I don’t know if you’ve ever had this experience, but when I was about ten years old, a wolf would come to my bedside at night. He wasn’t the sort of wolf that howls at the moon and travels in packs. He was the sort of wolf that walks upright on his hind legs, with a long snout and a dangling tongue dripping saliva. In other words, he was the type that would occasionally get bit parts in Disney cartoons. He didn’t watch me from my closet, or from across the room. He would come right up to my head, sit on his haunches so he was at eye-level, and stare at me. What particular interest he had in me, I did not know, and he would not say; but I guessed it was the same interest that Little Red Riding Hood’s grandmother with the big teeth had in her; which happened to be the same interest that the huffing puffing pursuer of the three little pigs had in them.
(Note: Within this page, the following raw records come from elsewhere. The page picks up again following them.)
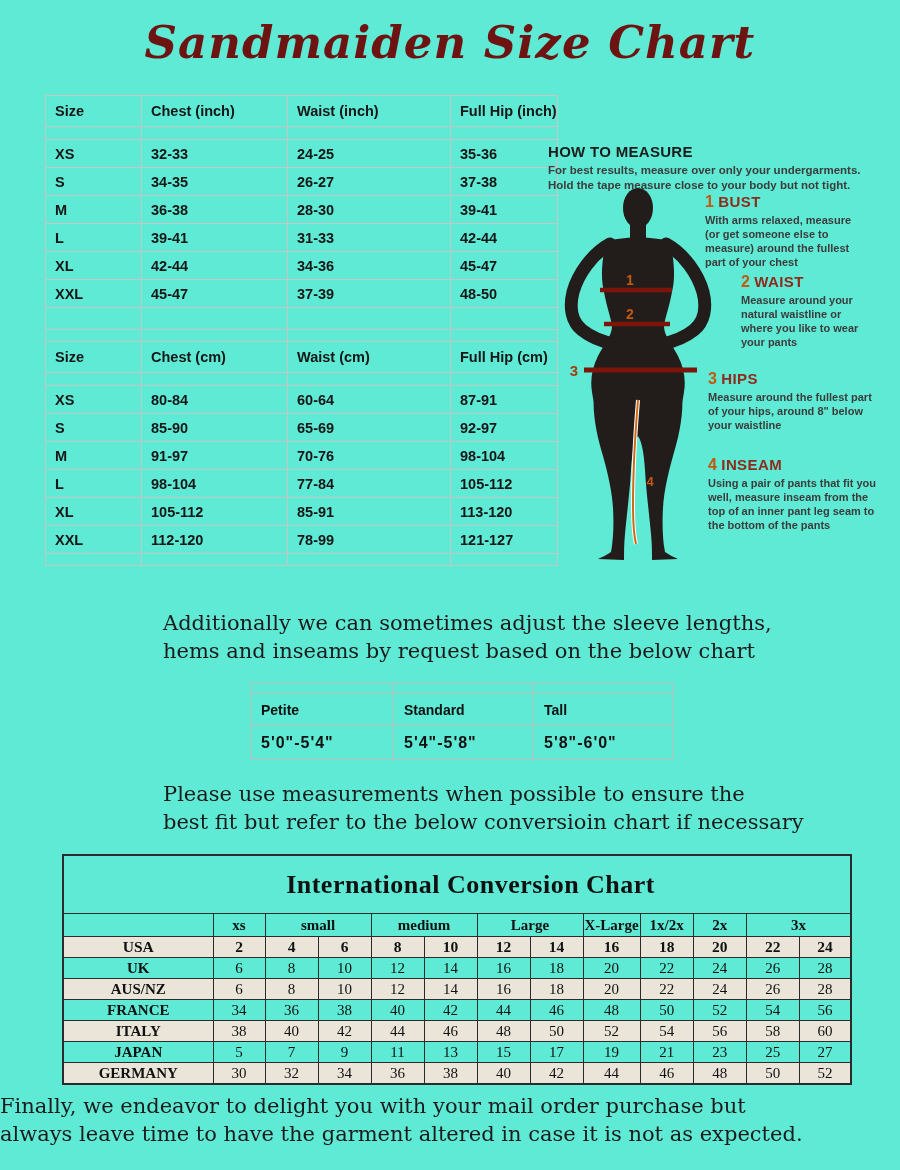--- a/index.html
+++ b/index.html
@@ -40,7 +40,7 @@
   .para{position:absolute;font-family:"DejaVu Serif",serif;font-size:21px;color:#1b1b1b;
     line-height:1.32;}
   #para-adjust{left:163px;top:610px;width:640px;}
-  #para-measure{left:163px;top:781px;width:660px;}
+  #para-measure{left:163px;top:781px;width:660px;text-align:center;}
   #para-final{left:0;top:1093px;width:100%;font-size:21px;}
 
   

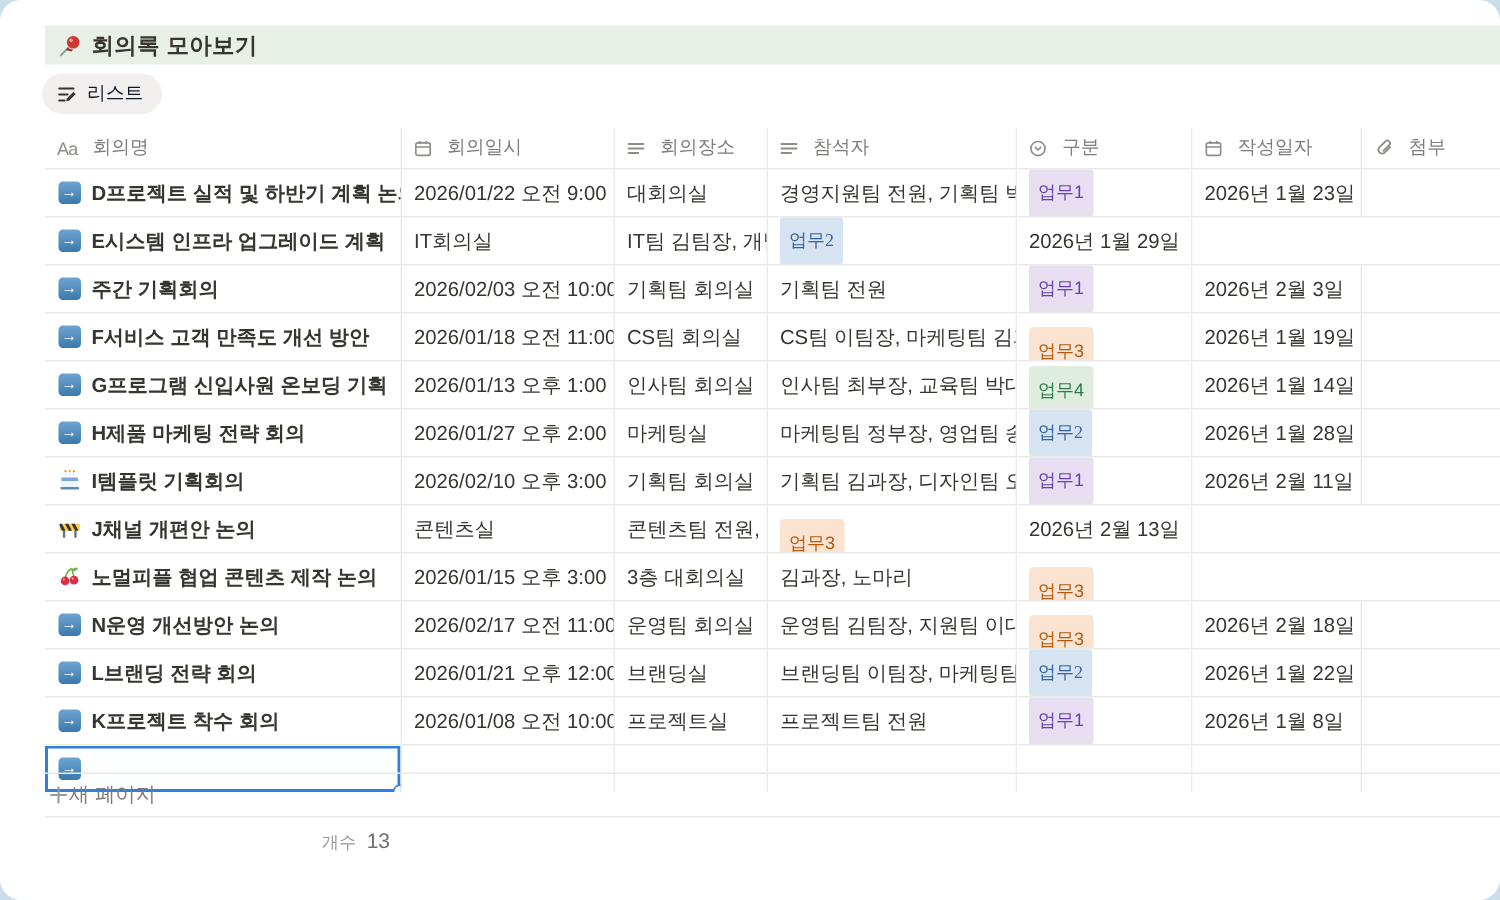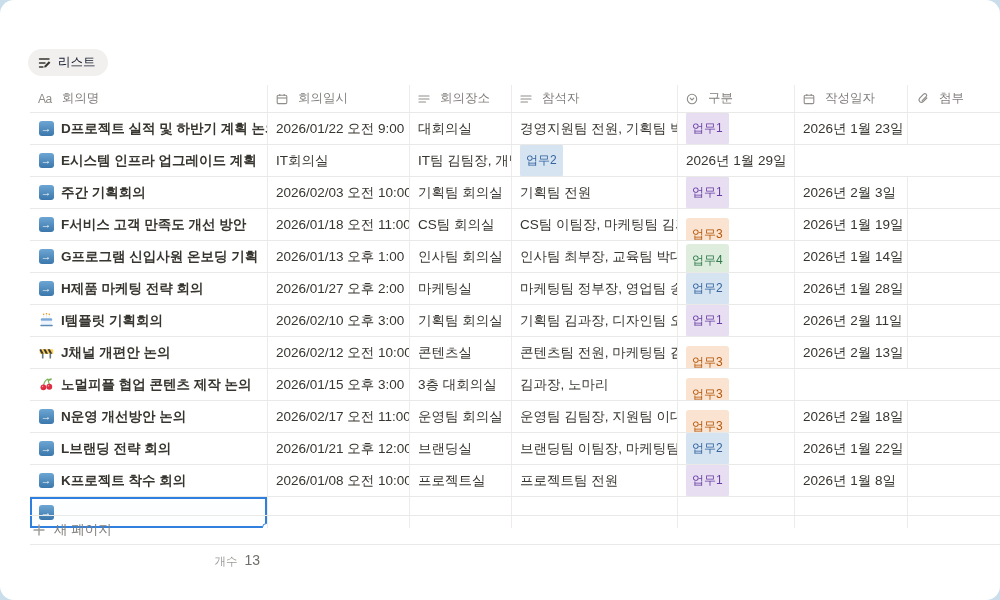--- a/index.html
+++ b/index.html
@@ -96,6 +96,17 @@
 
 <div class="card">
 
+  <div class="title-band">
+    <span>
+      <svg width="17" height="17" viewBox="0 0 17 17">
+        <path d="M7.6 9.8 L2.6 14.8" stroke="#9aa0a6" stroke-width="1.5" stroke-linecap="round"></path>
+        <circle cx="10.8" cy="6.2" r="4.2" fill="#cf3730"></circle>
+        <circle cx="9.4" cy="4.9" r="1.2" fill="#f2a9a4"></circle>
+        <path d="M7.2 9.9 a4.2 4.2 0 0 0 3.5 1.1 l-0.9 1.4 -3.9-1.1 z" fill="#a8271f"></path>
+      </svg>
+    </span>
+    <span class="ttl">회의록 모아보기</span>
+  </div>
 
   <div class="view-tabs">
     <span class="tab">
I suspect that not long before the wolf began to visit me, I had seen him in a movie, or I had come face to face with him on a visit to The Enchanted Forest (a park near Baltimore that had life-size displays of fairy tales). Maybe one of my brothers planted the wolf thought by calling me a little pig. I was what we used to call pudgy, or chunky, or roly-poly, as a school photo of me rounding out an official Davy Crockett shirt will attest. In hindsight, my roly-polyness may be somehow related to the fact that Mom had officially anointed me the Dessert-King. Perhaps it was one evening as I was exercising my royal prerogative over the family’s last piece of pie that the scurrilous little pig charge was made.
One would think that the appropriate age for a child to receive a nighttime visit from a wolf would be about four or five. Why this wolf waited until I was in 5th or 6th grade remains a mystery. Either he was seriously late or I was seriously behind in my terror development, perhaps to the point of being terror-challenged. I tend to think it was the wolf’s fault, because I have a distinct recollection of being terrified of Godzilla several years before.